I am now back home, and I find that Tasmania has unsettled me in various ways.
It is small, but at the same time vast and varied, and full of contradictions.
Yes, it has much natural beauty, and that is what I concentrated on seeing, experiencing.
I deliberately did not return to places I had briefly seen before on work trips, like the spectacular Tasman Peninsula, or the historic towns.

The tree fern forests, the mossy walks, the myrtle confetti, the mountains and lakes, the crystalline turquoise east coast waters, the stunning rocks, the sheer amount of trees … all memorable.
Unfortunately so is the sheer amount of roadkill and the seemingly complacent attitude of drivers, judging from the multitude of squashed small furry native creatures. And perhaps of the government who does not lower the road speeds for everywhere from dusk to dawn, to try to protect them.
The history of Tasmania’s occupation and the relentless pursuit of its indigenous people rings loudly for me. The cleared lands full of sheep or apples or hops or tree plantations or tourist attractions are as loud as the wilderness appeal.
And there are far too many tourists like me everywhere. A friend suggested that, like Lord Howe Island, Tasmania ought to place a limit on the number of visitors at any one time.
Tasmania must not be allowed to become a theme park, a parody of itself. To protect all that is special about it, its nature must be valued more highly, not paraded for a fee.

If I had to name the highlights of my time there I would say one was the sighting of an Eastern Quoll.

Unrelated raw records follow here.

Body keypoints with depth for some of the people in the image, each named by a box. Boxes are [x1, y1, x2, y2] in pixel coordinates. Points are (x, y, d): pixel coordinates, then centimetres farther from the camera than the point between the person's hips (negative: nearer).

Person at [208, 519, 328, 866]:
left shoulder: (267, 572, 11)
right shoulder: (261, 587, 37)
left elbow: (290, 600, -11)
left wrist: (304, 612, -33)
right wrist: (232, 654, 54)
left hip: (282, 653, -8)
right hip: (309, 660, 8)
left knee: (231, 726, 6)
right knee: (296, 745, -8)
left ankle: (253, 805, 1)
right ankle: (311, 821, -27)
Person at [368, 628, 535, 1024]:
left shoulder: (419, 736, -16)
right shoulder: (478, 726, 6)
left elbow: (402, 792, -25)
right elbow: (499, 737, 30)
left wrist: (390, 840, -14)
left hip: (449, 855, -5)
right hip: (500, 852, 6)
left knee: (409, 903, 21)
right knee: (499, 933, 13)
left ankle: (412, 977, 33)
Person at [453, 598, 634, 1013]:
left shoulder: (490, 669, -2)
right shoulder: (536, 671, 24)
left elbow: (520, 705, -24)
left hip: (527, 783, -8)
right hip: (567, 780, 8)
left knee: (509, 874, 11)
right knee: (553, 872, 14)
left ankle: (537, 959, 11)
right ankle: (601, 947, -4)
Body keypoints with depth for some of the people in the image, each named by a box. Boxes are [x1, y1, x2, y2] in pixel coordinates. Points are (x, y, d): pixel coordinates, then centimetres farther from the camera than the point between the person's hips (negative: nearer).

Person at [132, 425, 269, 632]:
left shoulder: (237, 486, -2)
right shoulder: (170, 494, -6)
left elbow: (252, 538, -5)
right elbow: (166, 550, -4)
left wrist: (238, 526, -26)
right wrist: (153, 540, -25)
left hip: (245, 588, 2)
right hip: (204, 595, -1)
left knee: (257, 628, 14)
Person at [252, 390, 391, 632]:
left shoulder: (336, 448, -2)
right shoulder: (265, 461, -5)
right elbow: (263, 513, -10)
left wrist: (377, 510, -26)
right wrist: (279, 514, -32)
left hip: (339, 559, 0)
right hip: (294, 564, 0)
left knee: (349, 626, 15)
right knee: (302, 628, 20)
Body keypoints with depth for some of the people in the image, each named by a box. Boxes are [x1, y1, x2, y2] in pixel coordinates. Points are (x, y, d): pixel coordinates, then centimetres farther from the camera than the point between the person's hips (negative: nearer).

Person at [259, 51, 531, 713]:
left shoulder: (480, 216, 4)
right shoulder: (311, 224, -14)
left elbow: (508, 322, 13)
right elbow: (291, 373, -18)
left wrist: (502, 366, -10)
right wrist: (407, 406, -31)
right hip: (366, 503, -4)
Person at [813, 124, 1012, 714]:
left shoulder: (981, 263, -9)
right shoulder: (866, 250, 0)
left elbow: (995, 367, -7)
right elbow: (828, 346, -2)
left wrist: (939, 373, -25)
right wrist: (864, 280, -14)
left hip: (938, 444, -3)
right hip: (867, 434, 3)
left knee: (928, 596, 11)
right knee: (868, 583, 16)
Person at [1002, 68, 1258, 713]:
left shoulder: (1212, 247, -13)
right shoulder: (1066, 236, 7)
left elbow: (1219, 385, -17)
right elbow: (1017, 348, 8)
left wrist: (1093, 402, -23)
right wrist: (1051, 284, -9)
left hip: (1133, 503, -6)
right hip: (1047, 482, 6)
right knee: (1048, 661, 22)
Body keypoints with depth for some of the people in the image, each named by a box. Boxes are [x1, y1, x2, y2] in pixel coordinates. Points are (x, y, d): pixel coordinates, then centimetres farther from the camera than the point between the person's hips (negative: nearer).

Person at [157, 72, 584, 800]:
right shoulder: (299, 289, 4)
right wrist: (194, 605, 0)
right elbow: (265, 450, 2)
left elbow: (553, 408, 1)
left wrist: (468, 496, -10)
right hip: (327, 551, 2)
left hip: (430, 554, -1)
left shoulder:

And the other has to be the Michael McWilliams exhibition in Launceston, which sums up most of what I feel about Tasmania: Be sure to visit the exhibition website here.
The trip taught me two things: a) I am not a traveller, but a camper for longer times than overnight, and b) I could not live there because of the roadkill attitude.
I may visit again, because I missed a few critical places, such as Hartz Mountain National Park, and Corinna, with the road closed due to bushfires.
In all, Tasmania is overwhelming; I am glad I went – although it was foolish to think a month would be enough – and I will be processing the experience for a long, long time.
Thanks to all who bore with me and followed my travels and thoughts on this blog.